The hot labor market could be starting to soften, as U.S. employers posted 10.7 million job openings in June, tapering off a bit from previous months.
The June data follows several months of record-high job openings and quit rates, which marked the high point of the hot labor market, as employers scrambled to find workers amid shortages across many sectors. June’s figures continue to reflect a strong labor market.
“June was a pivotal month for the labor market,” said Julia Pollak, a labor economist at ZipRecruiter. “There were interest rate hikes, the stock market entered a bear market, industrial output was negative and consumer spending slowed. A whole number of key recession indicators flipped.”
The slowing down in the labor market is related to mounting head winds in the economy. Inflation has soared to a 40-year high, which is weighing on many companies and households. In response, the Federal Reserve has raised interest rates four times this year, including by three-quarters of a percentage point in July.

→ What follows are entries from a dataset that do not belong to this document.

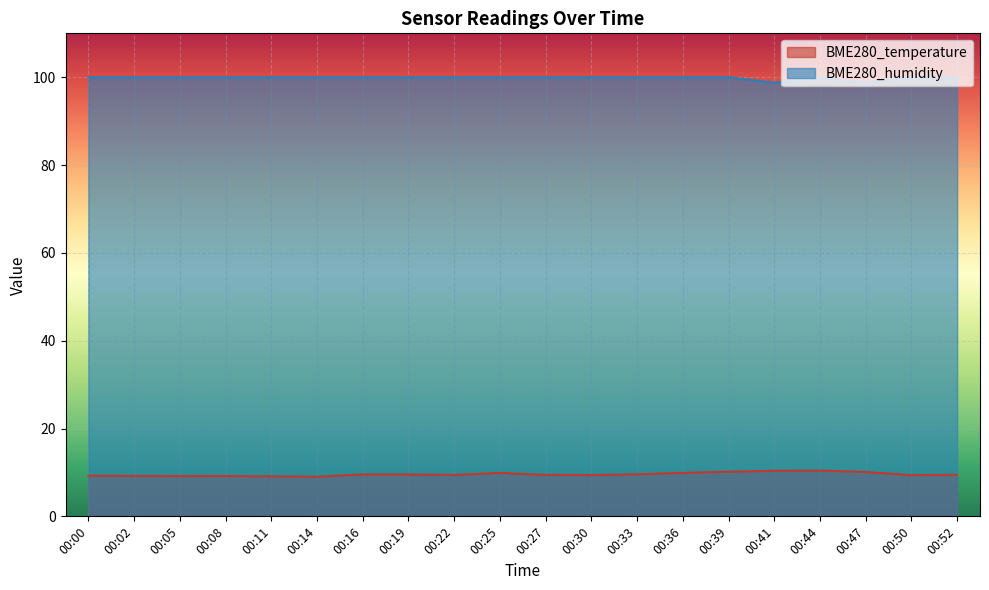

True or false: BME280_humidity and BME280_temperature intersect in this chart.

False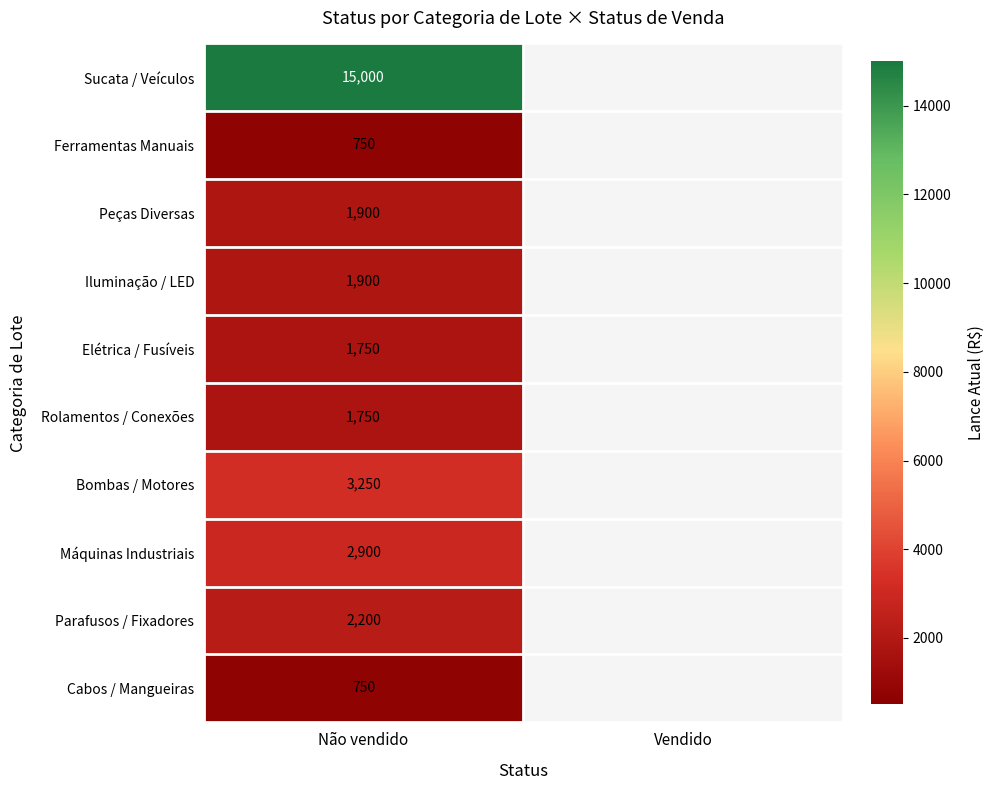

Is it true that Ferramentas Manuais equals 750 at Não vendido?

True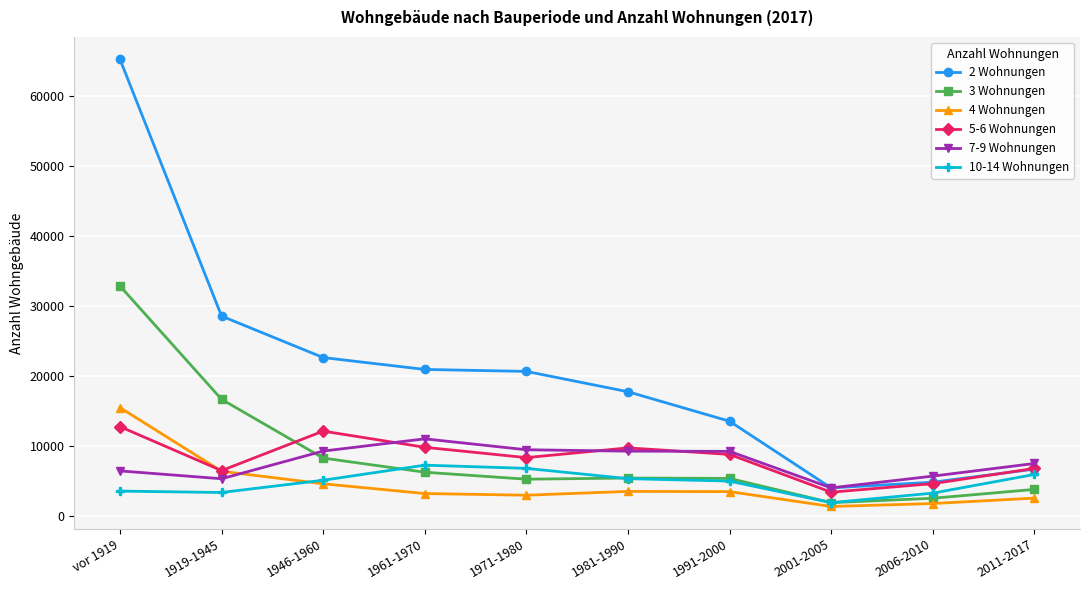

List the series in order of their peak value, highest first.

2 Wohnungen, 3 Wohnungen, 4 Wohnungen, 5-6 Wohnungen, 7-9 Wohnungen, 10-14 Wohnungen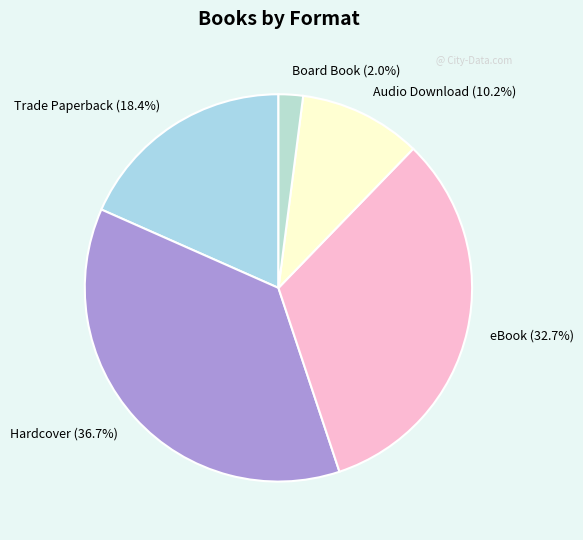

To the nearest percent, what is the difference between the Audio Download and Hardcover slice percentages?

27%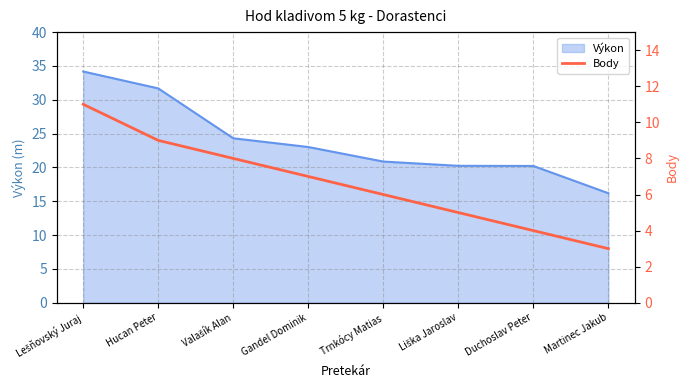

What is the ratio of the value at Valašík Alan to the value at Lešňovský Juraj?

0.7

The Fed is aiming to bring prices down, but that work is expected also to push up the unemployment rate from 3.6 percent to 4.1 percent. The Fed’s goal is to reduce the number of job postings and hirings without triggering a massive wave of job losses.
“What we’re seeing in June will get quite a bit worse in July,” Pollak said. “That’s because [the Fed] is throwing a lot of cold water on the economy generally and causing a huge amount of uncertainty.”
The retail and wholesale trade sectors saw a notable decline in job openings in June, which could reflect a shift in consumer demand away from goods toward services that people cut back on during the pandemic, such eating out, going to the movies and travel. Job openings in retail dropped in June to 800,000 from 1.2 million in May. Openings in wholesale trade fell from 370,000 to 290,000.
“Some sectors are puling back on hiring intentions because their broader economic outlook is starting to become less rosy or they have industry-specific concerns,” said Nick Bunker, head of research at Indeed’s Hiring Lab. “Retail and wholesale trade are sectors that employ lots of people and there’s lots of inventory buildup in retail. Some employers are starting to say, ‘Okay, we have too much inventory, and there won’t be continued demand for good, so let’s slow down hiring.’ At the same time, they’re not letting workers go.”
A record number of Americans quit their jobs over the past year, in a phenomenon known as the Great Resignation, as a hot labor market spurred by the pandemic afforded them leverage to find better-paying opportunities, particularly in leisure and hospitality. But data suggests this era may be coming to a close. Although workers are still quitting their jobs at a higher than normal rate, Americans are no longer pursuing other opportunities at the same pace that they had been.
“Quits are still very elevated historically, but they are not accelerating,” said Kory Kantenga, a senior economist at LinkedIn. “There’s a lot of uncertainty about whether there is going to be a recession, and people don’t quit their jobs during recessions.”
The number of layoffs in June remained consistent with the low levels of previous months, despite a recent uptick in unemployment claims, and elevated layoffs in the information sector, which includes the tech industry. In June, the sector’s layoff rate jumped from 0.9 percent to 1.3 percent, according to the most recent BLS data. Netflix, MasterClass and Coinbase let go of hundreds of employees in June. Those layoffs accelerated in July, with Meta and Apple announcing hiring freezes.
“There are lots of anecdotes [about layoffs] but these data tell a different story,” said Bunker. “One way to think about this is that this is the 16th straight month that the layoffs rate is below its pre-pandemic low. The whole labor market is strong, and gives me more confidence that people who are losing work are getting new jobs.”
Stefan Hayden, a front-end software developer in New Jersey, received a termination email on July 20 from his job at the cloud-based music platform Splice.
“I was personally caught off-guard. I don’t know if I was looking at the right indicators,” Hayden said. “But if other tech companies are having problems raising money and making growth numbers, I could only imagine Splice is, too.”
Hayden said he has had no trouble finding new job opportunities in software development. In fact, he said, he’s overwhelmed by the number of open positions and the recruiters getting in touch with him.
“The tech industry is still looking pretty good,” Hayden said. “Some small companies are feeling the squeeze, but a lot of companies are still growing and hiring. I have a long list of places that are hiring, and I’m in a very good position. That seems to be [the case with] other developers and tech workers.”